We both got it later from Dad— me for hurting a younger kid and Keith for risking putting “family business” into the street. Dad is big on privacy and “family business.” There’s a whole range of things we never even hint about outside the family. First among these is anything about my mother, my hyperempathy, and how the two are connected. To my father, the whole business is shameful. He’s a preacher and a professor and a dean. A first wife who was a drug addict and a daughter who is drug damaged is not something he wants to boast about.

Lucky for me. Being the most vulnerable person I know is damned sure not something I want to boast about.

I can’t do a thing about my hyperempathy, no matter what Dad thinks or wants or wishes. I feel what I see others feeling or what I believe they feel.

Hyperempathy is what the doctors call an “organic delusional syndrome.” Big shit. It hurts, that’s all I know. Thanks to Paracetco, the smart pill, the Einstein powder, the particular drug my mother chose to abuse before my birth killed her, I’m crazy. I get a lot of grief that doesn’t belong to me, and that isn’t real. But it hurts.

I’m supposed to share pleasure and pain, but there isn’t much pleasure around these days. About the only pleasure I’ve found that I enjoy sharing is sex. I get the guy’s good feeling and my own. I almost wish I didn’t. I live in a tiny, walled fish-bowl cul-de-sac community, and I’m the preacher’s daughter. There’s a real limit to what I can do as far as sex goes.

Anyway, my neurotransmitters are scrambled and they’re going to stay scrambled. But I can do okay as long as other people don’t know about me. Inside our neighborhood walls I do fine. Our rides today, though, were hell. Going and coming, they were all the worst things I’ve ever felt— shadows and ghosts, twists and jabs of unexpected pain.

If I don’t look too long at old injuries, they don’t hurt me too much. There was a naked little boy whose skin was a mass of big red sores; a man with a huge scab over the stump where his right hand used to be; a little girl, naked, maybe seven years old with blood running down her bare thighs. A woman with a swollen, bloody, beaten face… .

I must have seemed jumpy. I glanced around like a bird, not letting my gaze rest on anyone longer than it took me to see that they weren’t coming in my direction or aiming anything at me.

Dad may have read something of what I was feeling in my expression. I try not to let my face show anything, but he’s good at reading me. Sometimes people say I look grim or angry.

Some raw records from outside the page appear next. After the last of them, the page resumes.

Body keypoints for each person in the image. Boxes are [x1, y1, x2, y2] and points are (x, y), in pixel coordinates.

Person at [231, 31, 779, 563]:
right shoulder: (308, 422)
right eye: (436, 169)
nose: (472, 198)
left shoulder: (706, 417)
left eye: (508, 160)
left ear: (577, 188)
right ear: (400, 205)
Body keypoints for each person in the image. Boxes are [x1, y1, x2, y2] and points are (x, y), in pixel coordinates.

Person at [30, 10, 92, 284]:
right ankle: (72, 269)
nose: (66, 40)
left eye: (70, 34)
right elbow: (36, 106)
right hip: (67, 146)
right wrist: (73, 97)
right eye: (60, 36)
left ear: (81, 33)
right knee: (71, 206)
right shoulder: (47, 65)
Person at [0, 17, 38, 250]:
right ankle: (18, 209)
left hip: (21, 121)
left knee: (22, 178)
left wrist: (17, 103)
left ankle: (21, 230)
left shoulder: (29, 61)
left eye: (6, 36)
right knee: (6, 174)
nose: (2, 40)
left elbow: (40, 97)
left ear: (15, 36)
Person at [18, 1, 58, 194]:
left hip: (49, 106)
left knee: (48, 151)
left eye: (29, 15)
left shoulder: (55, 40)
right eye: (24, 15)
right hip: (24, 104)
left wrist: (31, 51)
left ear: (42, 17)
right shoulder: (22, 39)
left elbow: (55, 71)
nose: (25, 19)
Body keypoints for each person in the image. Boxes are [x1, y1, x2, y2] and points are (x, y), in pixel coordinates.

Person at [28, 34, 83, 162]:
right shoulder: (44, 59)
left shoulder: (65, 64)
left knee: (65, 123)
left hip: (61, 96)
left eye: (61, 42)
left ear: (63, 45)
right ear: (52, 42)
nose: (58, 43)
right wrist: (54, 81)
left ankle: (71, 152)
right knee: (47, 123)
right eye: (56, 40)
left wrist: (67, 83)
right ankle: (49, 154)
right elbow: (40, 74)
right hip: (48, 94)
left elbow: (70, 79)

Better to have them think that than know the truth. Better to have them think anything than let them know just how easy it is to hurt me.

Dad had insisted on fresh, clean, potable water for the baptism. He couldn’t afford it, of course. Who could? That was the other reason for the four extra kids:

Silvia Dunn, Hector Quintanilla, Curtis Talcott, and Drew Balter, along with my brothers Keith and Marcus. The other kids’ parents had helped with costs. They thought a proper baptism was important enough to spend some money and take some risks.

I was the oldest by about two months. Curtis was next. As much as I hated being there, I hated even more that Curtis was there. I care about him more than I want to. I care what he thinks of me. I worry that I’ll fall apart in public some day and he’ll see.

But not today.

By the time we reached the fortress-church, my jaw-muscles hurt from clinching and unclinching my teeth, and overall, I was exhausted.

There were only five or six dozen people at the service — enough to fill up our front rooms at home and look like a big crowd. At the church, though, with its surrounding wall and its security bars and Lazor wire and its huge hollowness inside, and its armed guards, the crowd seemed a tiny scattering of people. That was all right. The last thing I wanted was a big audience to maybe trip me up with pain.